I tempi di conclusione del procedimento di assunzione, infatti, non sono predeterminati perché molte sono le variabili che lo condizionano, per cui l’aspirante dipendente avrebbe, quanto meno, dovuto attendere la formale convocazione per la stipula del contratto (come infatti poi è avvenuto con nota prot. 2661 del 17/02/2021 – si noti ben 5 giorni prima della lettera alla Dott.ssa Lucarelli), prima di fare alcunché. Sarebbe bastato il semplice buon senso, se non la minima preparazione in materia di diritto amministrativo, a consigliare alla candidata come agire correttamente.
Le accuse di discriminazione rivolte all’ente sono, pertanto, false e tanto più gravi e diffamatorie perché volte a nascondere il fatto che, alla tutela della maternità, è stata la stessa aspirante candidata a rinunciare, nel momento in cui ha rassegnato le sue dimissioni “al buio” dal precedente incarico.
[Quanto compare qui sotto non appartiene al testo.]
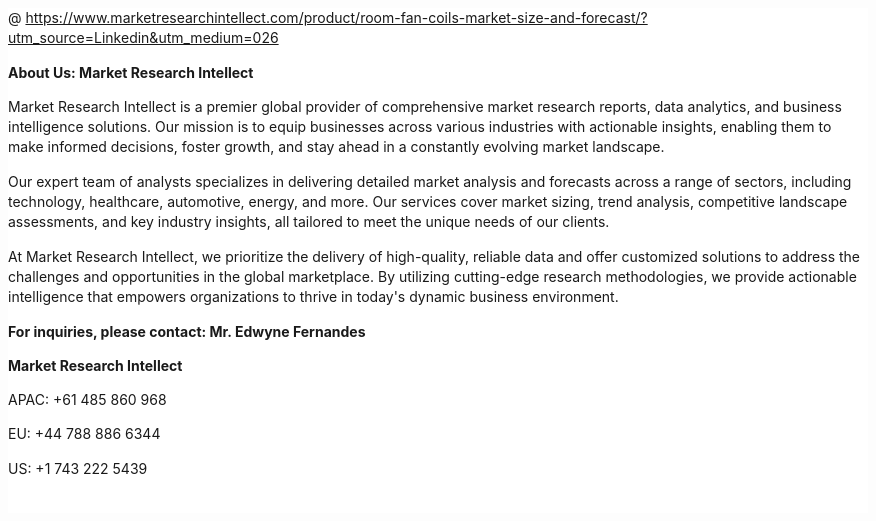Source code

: @</strong>&nbsp;<a href="https://www.marketresearchintellect.com/product/room-fan-coils-market-size-and-forecast/?utm_source=Linkedin&utm_medium=026">https://www.marketresearchintellect.com/product/room-fan-coils-market-size-and-forecast/?utm_source=Linkedin&utm_medium=026</a></span></p><p><strong>About Us: Market Research Intellect</strong></p><p>Market Research Intellect is a premier global provider of comprehensive market research reports, data analytics, and business intelligence solutions. Our mission is to equip businesses across various industries with actionable insights, enabling them to make informed decisions, foster growth, and stay ahead in a constantly evolving market landscape.</p><p>Our expert team of analysts specializes in delivering detailed market analysis and forecasts across a range of sectors, including technology, healthcare, automotive, energy, and more. Our services cover market sizing, trend analysis, competitive landscape assessments, and key industry insights, all tailored to meet the unique needs of our clients.</p><p>At Market Research Intellect, we prioritize the delivery of high-quality, reliable data and offer customized solutions to address the challenges and opportunities in the global marketplace. By utilizing cutting-edge research methodologies, we provide actionable intelligence that empowers organizations to thrive in today's dynamic business environment.</p><p><strong>For inquiries, please contact: Mr. Edwyne Fernandes</strong></p><p><strong>Market Research Intellect</strong></p><p>APAC: +61 485 860 968</p><p>EU: +44 788 886 6344</p><p>US: +1 743 222 5439</p></div><div class="article-main__content" data-test-id="publishing-text-block">&nbsp;</div>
Il Comune di Castelsardo ribadisce la correttezza del proprio agire amministrativo (e non può essere coinvolto nella responsabilità di certificati medici, emessi da professionisti terzi rispetto all’Ente) e perseguirà tutte le vie che l’ordinamento prevede per tutelare non solo l’immagine e il prestigio dell’ente, leso dal racconto giornalistico e dal tam tam mediatico e social che ne è seguito, ma soprattutto per tutelare la struttura burocratica dell’Ente (composto per metà di donne, di cui 2 su 4 in posizioni di vertice, oltre la segretaria comunale), messa alla gogna e già “condannata” per “omissioni” e “ritardi colpevoli”, preordinati a perpetrare la supposta discriminazione di una donna incinta.
Mi stupisce e addolora, inoltre, che, affascinate dal facile giustizialismo, si siano levate le consigliere comunali di minoranza che con una imbarazzante mozione, chiedono, tra le varie cose, l’istituzione di una commissione di indagine e di una commissione disciplinare.
Trattasi di consigliere che hanno in passato ricoperto la carica di assessore e che ben dovrebbero conoscere il funzionamento della macchina amministrativa nonché la diligenza dei dirigenti.
Cavalcare a tutti i costi, prima di avere un quadro completo delle posizioni delle parti, un tema importante come la tutela della maternità sui posti di lavoro, strumentalizzandolo soltanto perché funzionale a gettare discredito sulla controparte politica, di certo non è positivo per la causa delle donne e delle madri ma, anzi, è disonesto intellettualmente e controproducente.
A mero titolo informativo comunico, con stupore, che l’aspirante al ruolo di dipendente comunale si ritiene svincolata da qualsiasi impegno assunto con il Comune di Castelsardo (con nota del 12/03/2021) perché, sostiene, che non ci sono i presupposti che consentano l’instaurazione di un rapporto di lavoro subordinato, “ispirato ai principi di collaborazione, sincerità, correttezza e fiducia (…) nonché ai principi di trattamento e non discriminazione”.
A chi legge le opportune considerazioni.